Delaroche le vrai, Delaroche le dramatique, s'il pouvait revivre un instant, apprécierait sans doute l'œuvre de M. Baudry. Il louerait la puissante simplicité de la conception, la beauté de la figure, la recherche du détail vrai, le choix et le rendu des moindres accessoires. Pas de violence inutile, pas de sang prodigué, pas de désordre voulu: le drame sans mélodrame. J'ai entendu quelques amateurs critiquer la perfection exagérée de certaines parties. «C'est trop bien fait, disaient-ils. Cet encrier, ce journal, ce chapeau, cette chaise renversée, cette eau répandue, tous ces admirables trompe-l'œil détournent notre attention du sujet principal. Nous ne voudrions voir que la Charlotte.»—Eh! bonnes gens, regardez-la! elle en vaut la peine. Dites-moi si toute l'exaltation du fanatisme, si toute la résolution du meurtre, si toute l'horreur du sang versé, si le combat de mille passions contraires ne se reflète pas dans ce beau visage? On pourrait supprimer les accessoires et le cadavre lui-même. Rien qu'à la voir ainsi, acculée dans son coin, vous diriez: «Voilà celle qui vient de tuer Marat.» Mais, comme le tableau n'est pas fait pour être regardé en passant, comme il doit se placer tôt ou tard dans quelque musée, dans quelque galerie où l'on viendra le revoir et le revoir encore, le peintre a ramassé sur sa toile une collection de faits, d'observations, de détails exacts, afin que cette œuvre fût complète et qu'on y découvrît encore, après dix ans, de nouveaux traits de vérité.

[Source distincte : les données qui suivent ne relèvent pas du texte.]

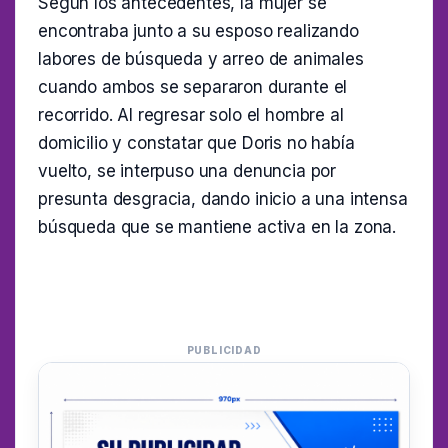
Según los antecedentes, la mujer se
encontraba junto a su esposo realizando
labores de búsqueda y arreo de animales
cuando ambos se separaron durante el
recorrido. Al regresar solo el hombre al
domicilio y constatar que Doris no había
vuelto, se interpuso una denuncia por
presunta desgracia, dando inicio a una intensa
búsqueda que se mantiene activa en la zona.
PUBLICIDAD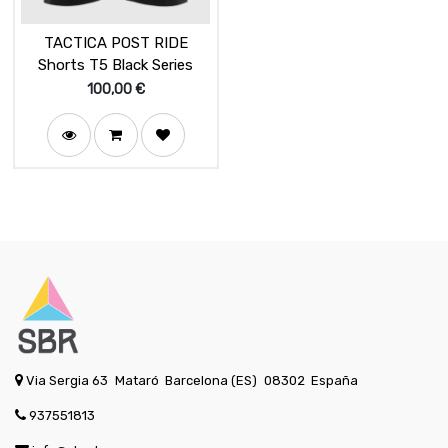
TACTICA POST RIDE
Shorts T5 Black Series
100,00
€
Via Sergia 63
Mataró
Barcelona (ES)
08302
España
937551813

Puisque j'ai prononcé le nom de Paul Delaroche, je puis passer, sans autre transition, au portrait de M. Guizot. Delaroche en a fait un, qui est célèbre; M. Baudry en expose un autre, qui est excellent. Je les vois d'ici tous les deux, et je les compare aisément, sans un grand effort de mémoire.
Delaroche a peint l'homme dans son plein; le ministre triomphant et plus roi que le roi, l'orateur qui écrasait l'opposition de tout le poids de son mépris, le doctrinaire qui improvisait pour les besoins du moment des théories cyclopéennes. Ce portrait semble dire à la multitude, du haut de la tribune souveraine: «Agitez-vous, criez, accusez, réclamez des droits imaginaires! Je suis sûr de mes principes et de ma majorité; je protége les intérêts, et les intérêts m'appuient. La bourgeoisie est derrière moi, l'exemple de l'Angleterre est devant moi, l'autorité de la vertu est en moi.»